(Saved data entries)

=======

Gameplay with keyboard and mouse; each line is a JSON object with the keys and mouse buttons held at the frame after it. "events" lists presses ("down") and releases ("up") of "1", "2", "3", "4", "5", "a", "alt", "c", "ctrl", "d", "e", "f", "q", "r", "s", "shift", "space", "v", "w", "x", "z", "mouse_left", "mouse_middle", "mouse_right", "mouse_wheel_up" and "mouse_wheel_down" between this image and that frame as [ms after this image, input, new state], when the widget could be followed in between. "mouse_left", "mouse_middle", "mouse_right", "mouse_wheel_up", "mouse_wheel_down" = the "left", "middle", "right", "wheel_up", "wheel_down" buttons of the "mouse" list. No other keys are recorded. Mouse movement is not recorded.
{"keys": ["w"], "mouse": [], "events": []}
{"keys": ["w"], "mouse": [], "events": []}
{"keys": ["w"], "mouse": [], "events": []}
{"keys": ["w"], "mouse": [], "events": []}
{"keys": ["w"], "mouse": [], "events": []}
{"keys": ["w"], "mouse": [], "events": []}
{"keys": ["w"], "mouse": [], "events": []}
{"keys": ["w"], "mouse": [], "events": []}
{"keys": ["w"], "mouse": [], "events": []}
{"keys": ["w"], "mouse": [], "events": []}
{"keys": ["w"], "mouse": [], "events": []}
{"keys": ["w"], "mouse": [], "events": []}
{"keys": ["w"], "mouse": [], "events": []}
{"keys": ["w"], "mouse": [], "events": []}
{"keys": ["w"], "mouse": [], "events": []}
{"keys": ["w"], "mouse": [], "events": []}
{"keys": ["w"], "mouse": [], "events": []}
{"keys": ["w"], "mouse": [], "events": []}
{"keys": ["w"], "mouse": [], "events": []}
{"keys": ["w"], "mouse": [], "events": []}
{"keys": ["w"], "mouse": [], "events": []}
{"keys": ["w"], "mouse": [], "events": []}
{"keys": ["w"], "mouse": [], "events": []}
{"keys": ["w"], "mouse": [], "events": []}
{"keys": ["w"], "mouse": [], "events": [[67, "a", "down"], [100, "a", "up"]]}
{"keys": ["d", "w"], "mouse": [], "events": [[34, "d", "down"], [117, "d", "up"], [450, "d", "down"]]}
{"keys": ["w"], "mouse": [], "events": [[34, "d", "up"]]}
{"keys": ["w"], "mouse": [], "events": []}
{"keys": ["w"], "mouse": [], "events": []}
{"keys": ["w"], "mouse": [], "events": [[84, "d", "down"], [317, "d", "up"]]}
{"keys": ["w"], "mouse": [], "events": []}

=======

What to do:
Pull every line containing "down" from the data.

Result of the exercise:
Gameplay with keyboard and mouse; each line is a JSON object with the keys and mouse buttons held at the frame after it. "events" lists presses ("down") and releases ("up") of "1", "2", "3", "4", "5", "a", "alt", "c", "ctrl", "d", "e", "f", "q", "r", "s", "shift", "space", "v", "w", "x", "z", "mouse_left", "mouse_middle", "mouse_right", "mouse_wheel_up" and "mouse_wheel_down" between this image and that frame as [ms after this image, input, new state], when the widget could be followed in between. "mouse_left", "mouse_middle", "mouse_right", "mouse_wheel_up", "mouse_wheel_down" = the "left", "middle", "right", "wheel_up", "wheel_down" buttons of the "mouse" list. No other keys are recorded. Mouse movement is not recorded.
{"keys": ["w"], "mouse": [], "events": [[67, "a", "down"], [100, "a", "up"]]}
{"keys": ["d", "w"], "mouse": [], "events": [[34, "d", "down"], [117, "d", "up"], [450, "d", "down"]]}
{"keys": ["w"], "mouse": [], "events": [[84, "d", "down"], [317, "d", "up"]]}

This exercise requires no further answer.